## Given records
———

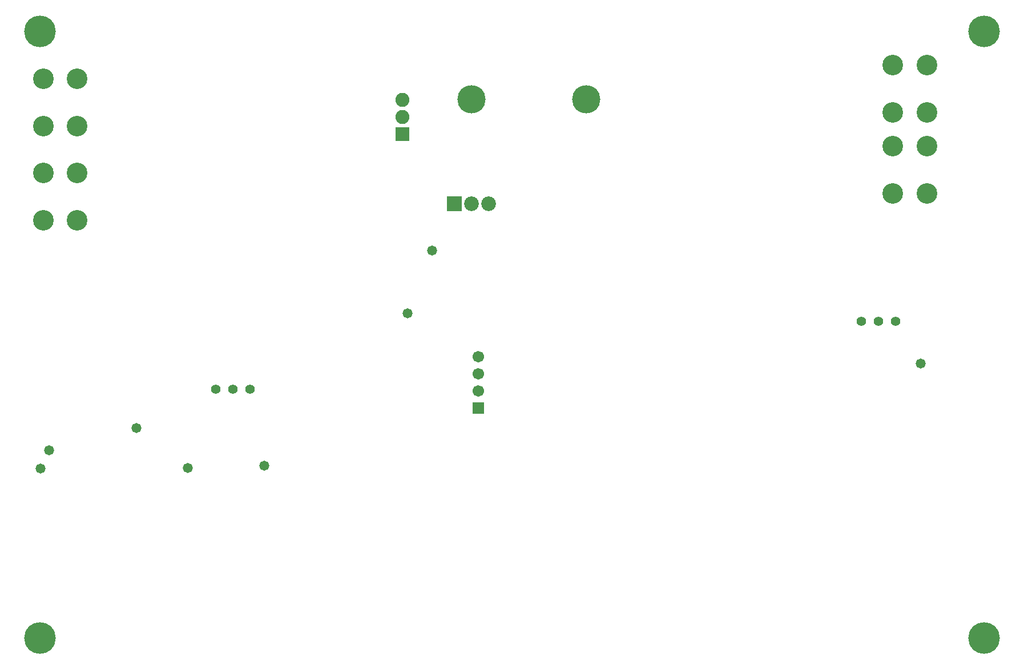
<source format=gbs>
G04 Layer_Color=16711935*
%FSAX23Y23*%
%MOIN*%
G70*
G01*
G75*
%ADD67C,0.056*%
%ADD68C,0.067*%
%ADD69R,0.067X0.067*%
%ADD70C,0.086*%
%ADD71R,0.086X0.086*%
%ADD72C,0.185*%
%ADD73R,0.082X0.082*%
%ADD74C,0.082*%
%ADD75C,0.165*%
%ADD76C,0.120*%
%ADD77C,0.058*%
G54D67*
X02431Y02655D02*
D03*
X02331D02*
D03*
X02231D02*
D03*
X06003Y03052D02*
D03*
X06103D02*
D03*
X06203D02*
D03*
G54D68*
X03766Y02847D02*
D03*
Y02747D02*
D03*
Y02647D02*
D03*
G54D69*
Y02547D02*
D03*
G54D70*
X03825Y03741D02*
D03*
X03727D02*
D03*
G54D71*
X03626D02*
D03*
G54D72*
X06719Y01202D02*
D03*
Y04745D02*
D03*
X01207Y01202D02*
D03*
Y04745D02*
D03*
G54D73*
X03323Y04145D02*
D03*
G54D74*
Y04245D02*
D03*
Y04345D02*
D03*
G54D75*
X04396Y04351D02*
D03*
X03727D02*
D03*
G54D76*
X01227Y03643D02*
D03*
X01423D02*
D03*
X01227Y03918D02*
D03*
X01423D02*
D03*
X01227Y04194D02*
D03*
X01423D02*
D03*
X01227Y04470D02*
D03*
X01423D02*
D03*
X06187Y04273D02*
D03*
X06384D02*
D03*
X06187Y04548D02*
D03*
X06384D02*
D03*
X06187Y03800D02*
D03*
X06384D02*
D03*
X06187Y04076D02*
D03*
X06384D02*
D03*
G54D77*
X06349Y02805D02*
D03*
X02514Y02210D02*
D03*
X03494Y03466D02*
D03*
X01258Y02300D02*
D03*
X01209Y02192D02*
D03*
X02070Y02197D02*
D03*
X01770Y02428D02*
D03*
X03353Y03101D02*
D03*
M02*

</source>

———

## Task objective
Output the entries above verbatim, leaving out images.

## Answer section
<source format=gbs>
G04 Layer_Color=16711935*
%FSAX23Y23*%
%MOIN*%
G70*
G01*
G75*
%ADD67C,0.056*%
%ADD68C,0.067*%
%ADD69R,0.067X0.067*%
%ADD70C,0.086*%
%ADD71R,0.086X0.086*%
%ADD72C,0.185*%
%ADD73R,0.082X0.082*%
%ADD74C,0.082*%
%ADD75C,0.165*%
%ADD76C,0.120*%
%ADD77C,0.058*%
G54D67*
X02431Y02655D02*
D03*
X02331D02*
D03*
X02231D02*
D03*
X06003Y03052D02*
D03*
X06103D02*
D03*
X06203D02*
D03*
G54D68*
X03766Y02847D02*
D03*
Y02747D02*
D03*
Y02647D02*
D03*
G54D69*
Y02547D02*
D03*
G54D70*
X03825Y03741D02*
D03*
X03727D02*
D03*
G54D71*
X03626D02*
D03*
G54D72*
X06719Y01202D02*
D03*
Y04745D02*
D03*
X01207Y01202D02*
D03*
Y04745D02*
D03*
G54D73*
X03323Y04145D02*
D03*
G54D74*
Y04245D02*
D03*
Y04345D02*
D03*
G54D75*
X04396Y04351D02*
D03*
X03727D02*
D03*
G54D76*
X01227Y03643D02*
D03*
X01423D02*
D03*
X01227Y03918D02*
D03*
X01423D02*
D03*
X01227Y04194D02*
D03*
X01423D02*
D03*
X01227Y04470D02*
D03*
X01423D02*
D03*
X06187Y04273D02*
D03*
X06384D02*
D03*
X06187Y04548D02*
D03*
X06384D02*
D03*
X06187Y03800D02*
D03*
X06384D02*
D03*
X06187Y04076D02*
D03*
X06384D02*
D03*
G54D77*
X06349Y02805D02*
D03*
X02514Y02210D02*
D03*
X03494Y03466D02*
D03*
X01258Y02300D02*
D03*
X01209Y02192D02*
D03*
X02070Y02197D02*
D03*
X01770Y02428D02*
D03*
X03353Y03101D02*
D03*
M02*

</source>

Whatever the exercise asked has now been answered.